→ **Consigne**
Dans la lettre sur la Neuvième symphonie de Beethoven, quelle est « la suprême épreuve » du musicien ?

→ **Document**
§ §
Lettres de Fadette/Troisième série/19

Imprimé au « Devoir » (Troisième sériep. 50-52).

XIX

Un sermon en musique


J’entendais dernièrement, pour la seconde fois, la splendide « Neuvième symphonie » de Beethoven, magistralement exécutée par des artistes, des artistes touchés jusqu’au fond de l’âme par la joie divine qui s’en dégage et nous la transmettant, vibrante et belle, comme une action de grâce à la Vie elle-même.

Et c’est miraculeux, que de toutes ses détresses, Beethoven ait pu faire sortir cet hymne triomphal si grandiosement serein.

Infortune matérielle, ennuis de famille, solitude morale, amours irréalisés et la suprême épreuve, cette surdité qui le murait en lui-même et lui dérobait en partie son propre génie, ne voilà-t-il pas le bilan de la vie du grand musicien ? Une âme faible se fût jetée dans le désespoir, lui, fut vraiment purifié et divinisé par la douleur ; il s’en servit comme d’ailes immenses qui l’élevèrent au-dessus de lui-même. La souffrance ne l’empêcha pas d’aimer la vie d’un amour démesuré dont l’écho ravit encore le monde d’admiration, et dont cette Neuvième Symphonie semble l’expression la plus parfaite.
§ §
→ **Données extraites**
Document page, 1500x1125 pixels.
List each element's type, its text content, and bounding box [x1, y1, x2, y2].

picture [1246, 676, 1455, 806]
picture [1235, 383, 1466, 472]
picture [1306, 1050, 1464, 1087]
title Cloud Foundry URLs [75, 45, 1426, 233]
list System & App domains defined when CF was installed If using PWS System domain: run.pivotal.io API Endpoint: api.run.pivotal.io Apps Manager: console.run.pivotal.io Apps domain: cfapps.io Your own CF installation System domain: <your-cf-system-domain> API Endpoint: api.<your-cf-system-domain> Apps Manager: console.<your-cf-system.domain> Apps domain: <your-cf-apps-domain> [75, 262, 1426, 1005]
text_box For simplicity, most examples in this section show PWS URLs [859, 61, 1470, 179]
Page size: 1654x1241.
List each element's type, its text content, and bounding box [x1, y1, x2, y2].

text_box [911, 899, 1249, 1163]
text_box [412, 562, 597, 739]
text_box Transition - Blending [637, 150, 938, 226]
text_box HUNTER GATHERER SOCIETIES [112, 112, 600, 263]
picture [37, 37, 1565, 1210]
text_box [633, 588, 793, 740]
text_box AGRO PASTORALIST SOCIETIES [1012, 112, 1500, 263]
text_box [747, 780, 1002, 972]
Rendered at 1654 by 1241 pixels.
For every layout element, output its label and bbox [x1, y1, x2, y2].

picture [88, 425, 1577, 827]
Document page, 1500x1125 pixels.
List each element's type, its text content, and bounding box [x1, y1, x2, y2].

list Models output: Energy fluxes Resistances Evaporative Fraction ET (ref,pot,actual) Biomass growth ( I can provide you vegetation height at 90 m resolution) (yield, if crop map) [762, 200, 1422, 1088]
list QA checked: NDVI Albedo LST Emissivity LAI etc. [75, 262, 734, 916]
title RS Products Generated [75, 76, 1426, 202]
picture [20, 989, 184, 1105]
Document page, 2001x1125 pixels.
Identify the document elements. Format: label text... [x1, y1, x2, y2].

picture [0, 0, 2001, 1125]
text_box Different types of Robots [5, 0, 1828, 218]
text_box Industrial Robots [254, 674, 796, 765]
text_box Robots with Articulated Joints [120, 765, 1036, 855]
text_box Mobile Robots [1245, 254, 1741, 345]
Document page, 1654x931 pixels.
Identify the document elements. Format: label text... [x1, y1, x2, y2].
§ §
→ **Réponse attendue**
Sa surdité, qui le murait en lui-même et lui dérobait en partie son propre génie.